[STATED TASK] Repeat the lines of the material below word for word, starting at the line that contains "Rendered at 2038 by 1146 pixels." and stopping after the line that contains "text_box Gestion de".

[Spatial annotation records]
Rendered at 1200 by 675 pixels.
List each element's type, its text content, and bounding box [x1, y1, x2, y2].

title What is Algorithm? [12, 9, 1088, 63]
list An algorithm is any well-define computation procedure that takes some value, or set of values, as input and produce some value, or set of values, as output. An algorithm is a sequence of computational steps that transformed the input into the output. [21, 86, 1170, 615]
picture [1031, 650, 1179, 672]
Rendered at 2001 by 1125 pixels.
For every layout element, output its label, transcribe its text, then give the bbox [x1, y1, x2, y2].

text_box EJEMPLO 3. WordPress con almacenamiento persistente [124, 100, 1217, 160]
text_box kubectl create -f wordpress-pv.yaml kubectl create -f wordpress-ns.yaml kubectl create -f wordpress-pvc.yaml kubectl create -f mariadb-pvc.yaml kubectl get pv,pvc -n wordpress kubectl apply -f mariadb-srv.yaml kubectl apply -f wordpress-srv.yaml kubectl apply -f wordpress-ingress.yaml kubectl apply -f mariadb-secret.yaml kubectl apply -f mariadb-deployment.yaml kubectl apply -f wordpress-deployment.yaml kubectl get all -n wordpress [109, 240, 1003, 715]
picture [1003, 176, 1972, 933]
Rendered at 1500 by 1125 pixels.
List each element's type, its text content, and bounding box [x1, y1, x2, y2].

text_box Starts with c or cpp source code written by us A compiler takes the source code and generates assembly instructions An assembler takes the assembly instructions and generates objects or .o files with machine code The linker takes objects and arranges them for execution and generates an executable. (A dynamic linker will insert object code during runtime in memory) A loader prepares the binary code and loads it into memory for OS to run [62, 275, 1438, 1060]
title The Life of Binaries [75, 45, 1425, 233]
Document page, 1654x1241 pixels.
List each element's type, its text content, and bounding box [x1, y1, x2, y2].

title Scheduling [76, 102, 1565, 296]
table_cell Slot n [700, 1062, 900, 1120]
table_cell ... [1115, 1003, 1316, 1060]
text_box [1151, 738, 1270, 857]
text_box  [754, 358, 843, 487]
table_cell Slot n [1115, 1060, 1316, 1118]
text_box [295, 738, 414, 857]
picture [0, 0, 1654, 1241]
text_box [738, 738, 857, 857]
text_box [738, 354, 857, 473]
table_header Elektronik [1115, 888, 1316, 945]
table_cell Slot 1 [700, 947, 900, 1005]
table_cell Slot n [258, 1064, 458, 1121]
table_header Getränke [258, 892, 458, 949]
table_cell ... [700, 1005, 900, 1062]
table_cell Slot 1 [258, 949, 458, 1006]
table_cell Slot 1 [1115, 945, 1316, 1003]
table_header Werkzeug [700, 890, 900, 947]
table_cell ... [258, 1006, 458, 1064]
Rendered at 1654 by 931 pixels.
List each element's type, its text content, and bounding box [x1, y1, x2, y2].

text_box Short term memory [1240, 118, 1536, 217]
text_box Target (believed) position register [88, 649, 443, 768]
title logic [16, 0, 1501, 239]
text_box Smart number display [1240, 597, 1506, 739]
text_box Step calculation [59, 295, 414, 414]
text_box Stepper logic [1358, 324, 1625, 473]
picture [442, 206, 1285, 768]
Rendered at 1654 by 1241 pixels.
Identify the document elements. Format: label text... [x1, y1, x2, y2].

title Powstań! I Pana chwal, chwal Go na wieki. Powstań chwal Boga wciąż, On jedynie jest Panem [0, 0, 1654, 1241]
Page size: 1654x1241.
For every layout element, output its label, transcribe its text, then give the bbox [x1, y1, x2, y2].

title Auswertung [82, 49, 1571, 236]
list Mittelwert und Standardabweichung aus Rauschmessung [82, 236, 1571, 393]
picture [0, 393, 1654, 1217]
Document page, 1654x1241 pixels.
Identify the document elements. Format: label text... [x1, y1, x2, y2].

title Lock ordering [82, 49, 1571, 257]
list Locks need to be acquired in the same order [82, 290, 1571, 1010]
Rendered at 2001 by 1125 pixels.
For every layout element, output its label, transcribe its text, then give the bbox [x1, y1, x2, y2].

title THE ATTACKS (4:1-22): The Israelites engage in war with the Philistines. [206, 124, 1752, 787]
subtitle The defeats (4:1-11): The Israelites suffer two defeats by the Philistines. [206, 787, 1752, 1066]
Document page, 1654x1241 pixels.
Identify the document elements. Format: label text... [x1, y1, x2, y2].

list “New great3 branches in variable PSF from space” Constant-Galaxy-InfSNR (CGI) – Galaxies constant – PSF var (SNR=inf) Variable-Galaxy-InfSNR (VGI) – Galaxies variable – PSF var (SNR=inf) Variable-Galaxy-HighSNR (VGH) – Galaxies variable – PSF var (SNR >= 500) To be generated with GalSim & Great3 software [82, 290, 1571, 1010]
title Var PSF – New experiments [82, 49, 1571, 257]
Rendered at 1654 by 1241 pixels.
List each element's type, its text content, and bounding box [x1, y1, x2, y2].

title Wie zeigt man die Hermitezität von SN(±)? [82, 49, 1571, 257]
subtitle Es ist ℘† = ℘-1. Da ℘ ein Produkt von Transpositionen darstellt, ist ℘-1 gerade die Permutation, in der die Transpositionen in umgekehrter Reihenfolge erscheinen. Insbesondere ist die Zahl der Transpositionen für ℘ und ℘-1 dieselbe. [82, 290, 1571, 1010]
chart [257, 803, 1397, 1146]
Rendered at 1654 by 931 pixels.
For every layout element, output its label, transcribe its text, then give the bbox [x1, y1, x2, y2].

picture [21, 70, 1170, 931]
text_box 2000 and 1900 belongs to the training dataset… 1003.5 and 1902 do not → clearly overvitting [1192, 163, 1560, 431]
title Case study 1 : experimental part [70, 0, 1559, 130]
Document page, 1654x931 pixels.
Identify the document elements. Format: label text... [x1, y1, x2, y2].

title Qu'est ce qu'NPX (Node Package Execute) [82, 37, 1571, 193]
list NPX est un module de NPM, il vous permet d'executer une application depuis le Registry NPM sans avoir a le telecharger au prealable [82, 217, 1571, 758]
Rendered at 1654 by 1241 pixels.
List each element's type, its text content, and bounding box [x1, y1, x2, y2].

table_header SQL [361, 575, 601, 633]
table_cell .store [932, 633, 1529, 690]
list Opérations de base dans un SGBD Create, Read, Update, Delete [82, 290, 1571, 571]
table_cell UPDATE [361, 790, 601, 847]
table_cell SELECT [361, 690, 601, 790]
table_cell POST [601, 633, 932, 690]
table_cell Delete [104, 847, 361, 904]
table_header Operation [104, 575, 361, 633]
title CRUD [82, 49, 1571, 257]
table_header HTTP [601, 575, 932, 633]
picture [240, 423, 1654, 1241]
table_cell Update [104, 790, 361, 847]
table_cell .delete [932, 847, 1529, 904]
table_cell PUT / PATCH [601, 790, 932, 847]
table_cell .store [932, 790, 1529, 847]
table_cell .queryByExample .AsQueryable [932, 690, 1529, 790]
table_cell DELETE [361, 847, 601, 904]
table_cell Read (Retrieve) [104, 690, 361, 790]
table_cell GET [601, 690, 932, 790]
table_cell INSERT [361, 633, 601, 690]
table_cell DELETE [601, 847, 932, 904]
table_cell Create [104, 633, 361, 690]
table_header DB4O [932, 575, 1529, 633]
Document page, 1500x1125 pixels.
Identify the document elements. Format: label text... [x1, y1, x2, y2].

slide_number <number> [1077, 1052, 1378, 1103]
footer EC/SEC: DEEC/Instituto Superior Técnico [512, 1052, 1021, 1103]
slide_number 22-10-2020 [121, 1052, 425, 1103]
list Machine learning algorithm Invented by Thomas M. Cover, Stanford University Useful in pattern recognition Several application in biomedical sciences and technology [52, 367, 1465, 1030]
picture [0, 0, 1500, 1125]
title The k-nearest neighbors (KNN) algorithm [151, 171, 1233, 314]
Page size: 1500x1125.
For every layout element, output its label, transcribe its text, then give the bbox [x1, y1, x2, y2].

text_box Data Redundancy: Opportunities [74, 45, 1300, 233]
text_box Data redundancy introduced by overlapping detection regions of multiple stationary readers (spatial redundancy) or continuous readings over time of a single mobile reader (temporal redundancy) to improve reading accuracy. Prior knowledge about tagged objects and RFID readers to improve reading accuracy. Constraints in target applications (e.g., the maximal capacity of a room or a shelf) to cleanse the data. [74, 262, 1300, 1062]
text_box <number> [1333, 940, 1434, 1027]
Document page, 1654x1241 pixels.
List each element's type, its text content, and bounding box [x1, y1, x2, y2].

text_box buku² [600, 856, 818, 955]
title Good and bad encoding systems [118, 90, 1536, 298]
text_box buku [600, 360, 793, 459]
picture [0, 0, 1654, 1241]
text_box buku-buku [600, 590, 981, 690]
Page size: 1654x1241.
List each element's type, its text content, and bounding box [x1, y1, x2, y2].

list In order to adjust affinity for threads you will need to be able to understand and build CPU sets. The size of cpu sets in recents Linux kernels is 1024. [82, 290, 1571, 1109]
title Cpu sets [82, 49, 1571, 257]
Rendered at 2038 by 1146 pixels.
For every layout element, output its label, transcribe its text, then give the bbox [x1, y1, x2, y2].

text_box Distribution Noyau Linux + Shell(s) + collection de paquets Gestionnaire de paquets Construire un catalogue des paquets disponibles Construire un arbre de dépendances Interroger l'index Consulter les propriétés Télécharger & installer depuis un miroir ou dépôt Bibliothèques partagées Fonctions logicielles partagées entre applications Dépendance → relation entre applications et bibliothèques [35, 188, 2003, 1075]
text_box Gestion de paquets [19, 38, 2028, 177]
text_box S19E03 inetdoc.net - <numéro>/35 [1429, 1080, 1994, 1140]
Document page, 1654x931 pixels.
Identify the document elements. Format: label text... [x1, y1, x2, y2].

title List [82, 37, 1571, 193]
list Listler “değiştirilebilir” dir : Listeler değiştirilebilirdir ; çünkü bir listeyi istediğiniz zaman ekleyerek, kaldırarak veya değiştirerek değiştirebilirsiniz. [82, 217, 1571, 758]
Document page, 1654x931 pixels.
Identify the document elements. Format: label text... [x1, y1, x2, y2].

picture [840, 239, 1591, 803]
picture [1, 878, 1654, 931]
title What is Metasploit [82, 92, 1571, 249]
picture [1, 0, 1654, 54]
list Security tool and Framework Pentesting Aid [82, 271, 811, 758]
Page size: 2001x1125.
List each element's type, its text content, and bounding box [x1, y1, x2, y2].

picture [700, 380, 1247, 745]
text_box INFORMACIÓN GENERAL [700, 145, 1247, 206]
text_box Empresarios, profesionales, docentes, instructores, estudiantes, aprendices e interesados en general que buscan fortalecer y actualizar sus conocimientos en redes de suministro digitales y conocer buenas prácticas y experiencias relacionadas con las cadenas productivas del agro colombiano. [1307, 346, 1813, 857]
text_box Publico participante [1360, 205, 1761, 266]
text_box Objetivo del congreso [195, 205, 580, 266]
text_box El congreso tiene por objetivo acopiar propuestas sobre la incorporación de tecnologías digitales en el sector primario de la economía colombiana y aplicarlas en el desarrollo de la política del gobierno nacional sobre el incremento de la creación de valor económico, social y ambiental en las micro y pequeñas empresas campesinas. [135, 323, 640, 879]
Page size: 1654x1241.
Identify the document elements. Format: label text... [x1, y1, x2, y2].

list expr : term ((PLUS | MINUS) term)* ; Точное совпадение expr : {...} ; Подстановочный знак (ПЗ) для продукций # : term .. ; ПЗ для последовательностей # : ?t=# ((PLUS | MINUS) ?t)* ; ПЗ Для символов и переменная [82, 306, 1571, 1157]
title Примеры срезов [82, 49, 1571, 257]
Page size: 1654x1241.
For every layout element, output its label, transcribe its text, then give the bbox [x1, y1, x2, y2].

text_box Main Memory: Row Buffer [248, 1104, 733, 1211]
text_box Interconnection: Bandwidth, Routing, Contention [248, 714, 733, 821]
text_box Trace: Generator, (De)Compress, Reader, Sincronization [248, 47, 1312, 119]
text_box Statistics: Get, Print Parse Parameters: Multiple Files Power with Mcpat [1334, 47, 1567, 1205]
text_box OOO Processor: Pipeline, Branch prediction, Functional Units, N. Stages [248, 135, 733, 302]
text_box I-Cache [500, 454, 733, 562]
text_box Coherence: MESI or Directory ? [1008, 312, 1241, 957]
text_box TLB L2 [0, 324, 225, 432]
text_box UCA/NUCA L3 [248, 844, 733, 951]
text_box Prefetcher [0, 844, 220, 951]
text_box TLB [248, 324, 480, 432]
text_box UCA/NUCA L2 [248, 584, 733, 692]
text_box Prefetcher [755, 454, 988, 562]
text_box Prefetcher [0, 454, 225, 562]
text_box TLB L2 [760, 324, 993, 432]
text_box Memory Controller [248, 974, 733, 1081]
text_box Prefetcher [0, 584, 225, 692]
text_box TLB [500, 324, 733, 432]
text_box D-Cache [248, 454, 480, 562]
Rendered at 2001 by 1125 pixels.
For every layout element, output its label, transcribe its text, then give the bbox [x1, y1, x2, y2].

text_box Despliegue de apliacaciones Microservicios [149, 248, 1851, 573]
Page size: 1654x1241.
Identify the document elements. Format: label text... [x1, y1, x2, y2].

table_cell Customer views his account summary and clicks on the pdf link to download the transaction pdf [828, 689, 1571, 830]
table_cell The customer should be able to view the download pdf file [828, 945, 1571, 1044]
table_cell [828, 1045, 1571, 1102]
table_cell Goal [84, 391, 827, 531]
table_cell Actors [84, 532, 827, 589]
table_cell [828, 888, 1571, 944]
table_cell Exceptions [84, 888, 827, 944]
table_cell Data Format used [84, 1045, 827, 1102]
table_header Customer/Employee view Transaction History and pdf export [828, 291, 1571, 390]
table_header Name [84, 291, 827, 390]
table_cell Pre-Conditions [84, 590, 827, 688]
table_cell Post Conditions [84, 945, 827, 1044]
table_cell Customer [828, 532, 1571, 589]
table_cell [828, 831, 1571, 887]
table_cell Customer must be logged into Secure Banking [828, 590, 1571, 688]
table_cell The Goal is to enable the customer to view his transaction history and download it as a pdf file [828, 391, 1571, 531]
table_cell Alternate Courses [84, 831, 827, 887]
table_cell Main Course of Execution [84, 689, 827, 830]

[EXERCISE OUTPUT]
Rendered at 2038 by 1146 pixels.
For every layout element, output its label, transcribe its text, then give the bbox [x1, y1, x2, y2].

text_box Distribution Noyau Linux + Shell(s) + collection de paquets Gestionnaire de paquets Construire un catalogue des paquets disponibles Construire un arbre de dépendances Interroger l'index Consulter les propriétés Télécharger & installer depuis un miroir ou dépôt Bibliothèques partagées Fonctions logicielles partagées entre applications Dépendance → relation entre applications et bibliothèques [35, 188, 2003, 1075]
text_box Gestion de paquets [19, 38, 2028, 177]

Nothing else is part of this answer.